* _REQUIRED ACTION 1_:
List the professional disciplines that the exit planning article names in parentheses.
* _REQUIRED ACTION 2_:
Render this sentence from the exit planning article in Spanish: "It was at this point that Brown realized there had to be a better way for owners to transfer their business -- and to get as much value as possible when doing so."
* _REQUIRED ACTION 3_:
From the exit planning article, extract the stretch from "It was at this" through "owners as clients.".
*** Opening of READING TEXT ***
From the January 2007 issue of Boomer Market Advisor • Subscribe!

This way out

Like many financial advisors, personal experience led John Brown to his current niche. As a founding partner of the Denver law firm of Minor & Brown, he was practicing estate, business and family law when his father decided to sell the family's small grocery store to a third party. Because his father had no idea how to transfer the business effectively, he ended up simply holding a note, received little money down, gave the new owner the keys and walked away. The business failed the following year.

It was at this point that Brown realized there had to be a better way for owners to transfer their business -- and to get as much value as possible when doing so. The concept of exit planning was born. As the founder and president of the Business Enterprise Institute, he teaches professionals in a variety of disciplines (financial planning, accounting, law, business consulting, valuation, banking, insurance) to use exit planning to attract and keep high-caliber business owners as clients.

Brown took time to speak with Boomer Market Advisor about the value of exit planning, the time and dedication involved and how boomer clients, specifically, can benefit. The following is an excerpt of the full interview, which can be found online at .

Boomer Market Advisor: Refresh our readers as to what exit planning is and how it's different from succession planning and a simple buy-sell cross-purchase agreement.
*** Close of READING TEXT ***
*** Opening of RECORD EXTRACTS ***
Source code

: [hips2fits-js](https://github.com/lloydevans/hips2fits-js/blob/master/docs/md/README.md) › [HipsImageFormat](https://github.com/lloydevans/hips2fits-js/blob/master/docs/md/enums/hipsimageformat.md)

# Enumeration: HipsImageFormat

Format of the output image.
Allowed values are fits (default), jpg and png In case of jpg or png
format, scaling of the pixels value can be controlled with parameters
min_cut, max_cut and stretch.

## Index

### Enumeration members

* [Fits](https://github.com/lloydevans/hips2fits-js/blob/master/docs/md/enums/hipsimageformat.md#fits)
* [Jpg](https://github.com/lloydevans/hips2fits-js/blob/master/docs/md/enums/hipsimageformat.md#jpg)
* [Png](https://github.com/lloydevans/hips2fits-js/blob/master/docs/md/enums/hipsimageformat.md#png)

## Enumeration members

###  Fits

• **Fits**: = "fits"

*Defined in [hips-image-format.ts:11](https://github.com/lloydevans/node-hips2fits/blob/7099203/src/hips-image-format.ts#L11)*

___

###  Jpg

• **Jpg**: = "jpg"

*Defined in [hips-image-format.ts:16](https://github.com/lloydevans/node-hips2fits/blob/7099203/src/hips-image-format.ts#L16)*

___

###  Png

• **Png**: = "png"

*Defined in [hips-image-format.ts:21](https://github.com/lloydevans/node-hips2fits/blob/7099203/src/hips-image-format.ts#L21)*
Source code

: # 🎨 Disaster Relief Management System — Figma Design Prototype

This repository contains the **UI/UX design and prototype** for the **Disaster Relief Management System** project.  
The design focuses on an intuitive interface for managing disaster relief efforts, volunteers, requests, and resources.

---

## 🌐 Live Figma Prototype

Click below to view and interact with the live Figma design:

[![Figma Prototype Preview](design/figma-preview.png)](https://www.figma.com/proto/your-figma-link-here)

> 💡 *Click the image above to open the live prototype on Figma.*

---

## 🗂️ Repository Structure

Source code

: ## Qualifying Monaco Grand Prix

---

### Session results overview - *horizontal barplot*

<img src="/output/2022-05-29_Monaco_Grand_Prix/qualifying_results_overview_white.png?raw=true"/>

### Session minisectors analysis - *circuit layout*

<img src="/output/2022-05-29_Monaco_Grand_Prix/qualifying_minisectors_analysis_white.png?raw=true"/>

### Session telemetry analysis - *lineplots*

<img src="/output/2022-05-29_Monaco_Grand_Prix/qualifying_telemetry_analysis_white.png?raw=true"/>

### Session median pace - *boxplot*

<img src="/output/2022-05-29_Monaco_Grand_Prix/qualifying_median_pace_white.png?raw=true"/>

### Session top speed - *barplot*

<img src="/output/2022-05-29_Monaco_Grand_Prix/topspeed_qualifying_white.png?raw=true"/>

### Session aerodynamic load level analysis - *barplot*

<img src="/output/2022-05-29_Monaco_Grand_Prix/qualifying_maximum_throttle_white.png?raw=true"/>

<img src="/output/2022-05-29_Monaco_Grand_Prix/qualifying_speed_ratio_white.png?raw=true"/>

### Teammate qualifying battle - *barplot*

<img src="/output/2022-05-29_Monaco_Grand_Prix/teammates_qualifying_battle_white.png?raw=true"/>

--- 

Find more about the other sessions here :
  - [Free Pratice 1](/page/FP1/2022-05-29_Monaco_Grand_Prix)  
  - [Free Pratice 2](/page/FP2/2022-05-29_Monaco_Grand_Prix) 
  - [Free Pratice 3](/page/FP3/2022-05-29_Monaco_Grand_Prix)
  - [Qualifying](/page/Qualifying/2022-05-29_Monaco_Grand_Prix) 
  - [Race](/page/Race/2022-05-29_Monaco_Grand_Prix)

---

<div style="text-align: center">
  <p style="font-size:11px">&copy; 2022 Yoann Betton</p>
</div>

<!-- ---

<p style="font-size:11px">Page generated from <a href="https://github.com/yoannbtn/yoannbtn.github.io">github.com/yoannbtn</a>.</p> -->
*** Close of RECORD EXTRACTS ***
* _ANSWER 1_:
financial planning, accounting, law, business consulting, valuation, banking, insurance

* _ANSWER 2_:
Fue en ese momento cuando Brown se dio cuenta de que tenía que haber una mejor manera para que los propietarios transfirieran su negocio, y de obtener el mayor valor posible al hacerlo.

* _ANSWER 3_:
It was at this point that Brown realized there had to be a better way for owners to transfer their business -- and to get as much value as possible when doing so. The concept of exit planning was born. As the founder and president of the Business Enterprise Institute, he teaches professionals in a variety of disciplines (financial planning, accounting, law, business consulting, valuation, banking, insurance) to use exit planning to attract and keep high-caliber business owners as clients.